We attended three private parties and two parades. The daytime Thoth parade was a family event, with young kids on ladder seats — boxes on top of ladders that put them above the crowds, a great target for gentle bead throwers. The second parade, Bacchus, was a zoolike frenzy exacerbated by the rescheduling of Endymion right after it. One local described Endymion as “the SUV of parades,” with a super-size me mentality that extends to its fan base, which makes a habit of setting up tends in the neutral ground (that’s the Nola word or the grassy median) several days befor the parade. The land-grabbing mentality is looked down upon by those who are not Endymion fans. The crowds were ten or twelve deep, and people brought port-a-potties strapped in the back of pickup trucks. In order to see anything, I had to climb a bead-encrusted tree.

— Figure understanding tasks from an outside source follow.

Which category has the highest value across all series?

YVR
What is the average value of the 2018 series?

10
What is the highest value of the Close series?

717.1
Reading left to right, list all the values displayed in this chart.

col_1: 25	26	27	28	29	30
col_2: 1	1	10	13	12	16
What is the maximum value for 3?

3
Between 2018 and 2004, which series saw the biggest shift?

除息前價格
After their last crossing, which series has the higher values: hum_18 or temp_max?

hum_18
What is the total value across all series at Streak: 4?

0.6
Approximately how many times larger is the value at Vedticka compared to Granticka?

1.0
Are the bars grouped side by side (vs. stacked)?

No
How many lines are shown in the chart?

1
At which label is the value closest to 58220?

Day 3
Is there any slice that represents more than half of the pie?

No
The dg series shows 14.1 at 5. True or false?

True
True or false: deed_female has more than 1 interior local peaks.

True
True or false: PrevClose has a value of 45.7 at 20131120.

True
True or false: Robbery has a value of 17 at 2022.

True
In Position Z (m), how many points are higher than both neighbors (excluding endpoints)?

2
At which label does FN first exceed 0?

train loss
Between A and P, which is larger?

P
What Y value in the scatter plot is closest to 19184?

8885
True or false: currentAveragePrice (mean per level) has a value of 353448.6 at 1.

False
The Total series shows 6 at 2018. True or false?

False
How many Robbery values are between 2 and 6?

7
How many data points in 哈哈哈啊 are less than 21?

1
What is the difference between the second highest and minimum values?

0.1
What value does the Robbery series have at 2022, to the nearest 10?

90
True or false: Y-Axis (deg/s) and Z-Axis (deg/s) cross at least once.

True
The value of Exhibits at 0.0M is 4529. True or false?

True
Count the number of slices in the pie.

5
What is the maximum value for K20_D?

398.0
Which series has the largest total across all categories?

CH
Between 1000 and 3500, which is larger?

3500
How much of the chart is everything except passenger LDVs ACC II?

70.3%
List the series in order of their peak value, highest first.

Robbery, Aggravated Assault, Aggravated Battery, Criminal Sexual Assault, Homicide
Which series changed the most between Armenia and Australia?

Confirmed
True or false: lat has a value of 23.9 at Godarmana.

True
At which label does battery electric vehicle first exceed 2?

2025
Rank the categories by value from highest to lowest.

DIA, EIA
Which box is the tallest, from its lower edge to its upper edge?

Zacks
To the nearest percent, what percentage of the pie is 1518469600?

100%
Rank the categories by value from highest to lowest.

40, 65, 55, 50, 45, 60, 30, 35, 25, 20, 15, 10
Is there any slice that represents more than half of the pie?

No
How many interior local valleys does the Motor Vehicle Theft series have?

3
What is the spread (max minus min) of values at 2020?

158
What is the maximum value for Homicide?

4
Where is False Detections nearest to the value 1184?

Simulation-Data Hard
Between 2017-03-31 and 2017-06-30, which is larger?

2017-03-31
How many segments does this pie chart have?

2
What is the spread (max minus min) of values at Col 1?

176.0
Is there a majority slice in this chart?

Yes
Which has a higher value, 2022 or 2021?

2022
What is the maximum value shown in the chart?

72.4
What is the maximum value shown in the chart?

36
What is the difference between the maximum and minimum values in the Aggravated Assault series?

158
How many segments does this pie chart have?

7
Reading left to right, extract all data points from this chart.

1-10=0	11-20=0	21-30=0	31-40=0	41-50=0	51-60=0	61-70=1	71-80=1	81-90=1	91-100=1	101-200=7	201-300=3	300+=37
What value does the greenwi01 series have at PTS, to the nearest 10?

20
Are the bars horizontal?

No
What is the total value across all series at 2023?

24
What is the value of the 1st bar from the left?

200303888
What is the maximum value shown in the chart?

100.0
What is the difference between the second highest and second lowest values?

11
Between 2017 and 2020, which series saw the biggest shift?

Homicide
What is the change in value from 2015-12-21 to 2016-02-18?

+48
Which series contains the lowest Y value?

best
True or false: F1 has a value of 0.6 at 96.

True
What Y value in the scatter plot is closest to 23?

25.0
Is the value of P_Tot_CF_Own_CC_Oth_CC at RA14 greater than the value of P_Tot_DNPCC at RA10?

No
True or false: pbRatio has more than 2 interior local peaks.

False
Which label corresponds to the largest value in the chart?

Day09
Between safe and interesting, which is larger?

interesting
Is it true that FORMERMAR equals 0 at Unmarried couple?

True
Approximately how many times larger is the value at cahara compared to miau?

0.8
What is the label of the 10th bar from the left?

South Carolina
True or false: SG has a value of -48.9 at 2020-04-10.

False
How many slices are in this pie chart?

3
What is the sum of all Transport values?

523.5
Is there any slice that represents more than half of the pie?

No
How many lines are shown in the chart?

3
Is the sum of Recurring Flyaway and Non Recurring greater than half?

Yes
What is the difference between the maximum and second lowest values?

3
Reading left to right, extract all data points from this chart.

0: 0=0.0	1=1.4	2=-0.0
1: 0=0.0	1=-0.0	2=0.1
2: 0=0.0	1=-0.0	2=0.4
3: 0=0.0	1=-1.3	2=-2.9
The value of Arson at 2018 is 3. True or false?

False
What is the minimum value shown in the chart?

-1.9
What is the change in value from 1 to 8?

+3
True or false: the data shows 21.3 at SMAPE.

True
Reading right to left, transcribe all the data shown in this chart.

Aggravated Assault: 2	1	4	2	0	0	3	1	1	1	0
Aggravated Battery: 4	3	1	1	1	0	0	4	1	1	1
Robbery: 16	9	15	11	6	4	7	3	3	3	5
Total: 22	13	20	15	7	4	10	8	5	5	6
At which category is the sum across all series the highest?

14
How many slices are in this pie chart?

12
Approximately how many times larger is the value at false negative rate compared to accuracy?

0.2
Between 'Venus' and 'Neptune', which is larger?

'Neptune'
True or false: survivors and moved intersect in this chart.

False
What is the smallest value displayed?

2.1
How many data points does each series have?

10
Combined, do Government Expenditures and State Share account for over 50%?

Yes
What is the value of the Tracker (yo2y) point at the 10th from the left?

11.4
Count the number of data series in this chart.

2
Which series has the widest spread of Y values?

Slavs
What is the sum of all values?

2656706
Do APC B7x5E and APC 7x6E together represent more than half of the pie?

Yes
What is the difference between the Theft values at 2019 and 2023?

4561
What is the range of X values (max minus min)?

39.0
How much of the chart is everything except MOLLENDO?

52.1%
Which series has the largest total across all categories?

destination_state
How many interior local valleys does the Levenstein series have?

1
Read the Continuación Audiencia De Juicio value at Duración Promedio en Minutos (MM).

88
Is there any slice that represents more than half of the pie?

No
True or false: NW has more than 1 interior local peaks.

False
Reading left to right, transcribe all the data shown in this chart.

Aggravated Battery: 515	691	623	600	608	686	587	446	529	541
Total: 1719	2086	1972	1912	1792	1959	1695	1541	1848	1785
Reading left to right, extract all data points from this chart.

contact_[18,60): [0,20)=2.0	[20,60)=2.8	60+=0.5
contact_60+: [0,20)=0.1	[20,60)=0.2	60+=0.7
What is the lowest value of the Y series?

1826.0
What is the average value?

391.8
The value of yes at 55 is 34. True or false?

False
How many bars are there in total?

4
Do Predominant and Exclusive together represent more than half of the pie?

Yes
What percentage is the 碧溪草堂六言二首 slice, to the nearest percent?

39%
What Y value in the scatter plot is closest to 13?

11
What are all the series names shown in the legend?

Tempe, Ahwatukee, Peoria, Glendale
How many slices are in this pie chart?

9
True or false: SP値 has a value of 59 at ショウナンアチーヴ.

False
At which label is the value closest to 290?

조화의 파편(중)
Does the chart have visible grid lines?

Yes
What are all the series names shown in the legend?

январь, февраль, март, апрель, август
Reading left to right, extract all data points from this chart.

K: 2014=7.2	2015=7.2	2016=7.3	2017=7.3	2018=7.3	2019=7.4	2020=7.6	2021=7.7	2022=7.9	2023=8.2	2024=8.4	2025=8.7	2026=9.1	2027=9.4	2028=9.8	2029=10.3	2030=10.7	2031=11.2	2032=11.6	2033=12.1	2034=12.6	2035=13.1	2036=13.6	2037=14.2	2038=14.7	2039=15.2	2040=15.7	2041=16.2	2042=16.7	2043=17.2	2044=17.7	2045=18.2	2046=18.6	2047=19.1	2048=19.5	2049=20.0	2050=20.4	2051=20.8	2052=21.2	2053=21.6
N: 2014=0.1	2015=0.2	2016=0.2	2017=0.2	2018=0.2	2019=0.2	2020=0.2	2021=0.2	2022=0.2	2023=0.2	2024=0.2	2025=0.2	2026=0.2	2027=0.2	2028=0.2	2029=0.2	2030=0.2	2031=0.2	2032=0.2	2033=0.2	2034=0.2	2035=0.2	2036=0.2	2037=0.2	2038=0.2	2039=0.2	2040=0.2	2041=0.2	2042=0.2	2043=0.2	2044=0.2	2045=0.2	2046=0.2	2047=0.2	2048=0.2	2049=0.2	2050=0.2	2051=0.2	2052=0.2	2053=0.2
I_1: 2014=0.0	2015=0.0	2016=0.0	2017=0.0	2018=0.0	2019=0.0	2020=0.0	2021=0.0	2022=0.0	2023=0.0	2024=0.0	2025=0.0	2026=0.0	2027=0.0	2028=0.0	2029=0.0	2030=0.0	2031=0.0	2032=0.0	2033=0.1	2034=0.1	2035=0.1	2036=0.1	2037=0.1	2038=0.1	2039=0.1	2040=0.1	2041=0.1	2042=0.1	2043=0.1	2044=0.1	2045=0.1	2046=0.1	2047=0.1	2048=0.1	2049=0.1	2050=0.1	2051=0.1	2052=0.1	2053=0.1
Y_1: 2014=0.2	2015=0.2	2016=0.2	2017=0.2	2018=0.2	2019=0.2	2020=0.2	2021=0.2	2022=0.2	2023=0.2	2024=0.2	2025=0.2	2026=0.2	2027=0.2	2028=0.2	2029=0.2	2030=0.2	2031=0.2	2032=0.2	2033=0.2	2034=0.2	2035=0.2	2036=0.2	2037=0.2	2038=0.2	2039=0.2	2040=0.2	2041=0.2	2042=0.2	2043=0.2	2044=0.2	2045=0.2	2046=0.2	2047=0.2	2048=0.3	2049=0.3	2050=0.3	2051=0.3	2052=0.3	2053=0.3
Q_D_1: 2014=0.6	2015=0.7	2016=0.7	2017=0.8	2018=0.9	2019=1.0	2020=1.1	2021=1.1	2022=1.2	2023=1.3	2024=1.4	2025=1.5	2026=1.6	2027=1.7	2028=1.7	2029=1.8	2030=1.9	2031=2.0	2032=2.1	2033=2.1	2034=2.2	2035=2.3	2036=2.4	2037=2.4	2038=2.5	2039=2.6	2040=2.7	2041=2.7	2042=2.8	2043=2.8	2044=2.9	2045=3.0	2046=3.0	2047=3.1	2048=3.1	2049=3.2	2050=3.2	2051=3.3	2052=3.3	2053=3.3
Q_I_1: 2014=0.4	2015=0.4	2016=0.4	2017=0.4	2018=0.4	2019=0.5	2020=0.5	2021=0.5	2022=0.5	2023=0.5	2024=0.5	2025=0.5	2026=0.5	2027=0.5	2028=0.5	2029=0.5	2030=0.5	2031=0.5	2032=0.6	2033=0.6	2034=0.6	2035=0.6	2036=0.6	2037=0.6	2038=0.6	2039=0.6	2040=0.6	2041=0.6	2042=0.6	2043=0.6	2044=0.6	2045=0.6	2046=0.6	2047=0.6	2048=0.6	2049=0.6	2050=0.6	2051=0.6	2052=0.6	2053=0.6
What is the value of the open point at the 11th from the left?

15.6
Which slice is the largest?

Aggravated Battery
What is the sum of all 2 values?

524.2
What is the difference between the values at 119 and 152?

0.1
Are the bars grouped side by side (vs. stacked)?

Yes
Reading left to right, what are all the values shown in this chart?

The private parties were all unique, from a 1,200 square foot house with a pretty patio to a stately home serving red beans and rice, crawfish etouffe, and Emeril’s greens. The last was at the home of Muses foundress Virginia, who showed us the stroller parking lot in her yard and her impressive collection of hand-decorated shoes, which are second only to the Zulu coconut as the rarest and most coveted throws of Mardi Gras. The shoes included a pump covered with gold-painted macaroni — “Mac n shoes” — as well as the “sad crab” shoe covered with BP oil. The shoes, like the Muses floats themselves, are full ripe with clever political satire. If you step back and read the floats, it’s like a Colbertesque year in review.
Getting back to the hotel took hours. I had Gary, the photographer, let me out in the middle of the gridlocked street. I unfolded the bike, put my rolling carry-on on my back (the first time I have ever used the backpack straps, which I had nearly cut off for lack of use) and rode through the barricades and glittered streets. When I got to my hotel on Canal, the crowds were thick as molasses. I had to fight my way through with the bike, but eventually got in past a skeptical doorman. Gary didn’t make it through the traffic to his own hotel until hours later.
Right now I am blogging from my phone, dressed in a purple and yellow satin-and-sequin costume with a red mask, preparing to board Float number 18 in the Orpheus parade. It rolls at 6, but they will drive us uptown to the start, and so the madness begins now.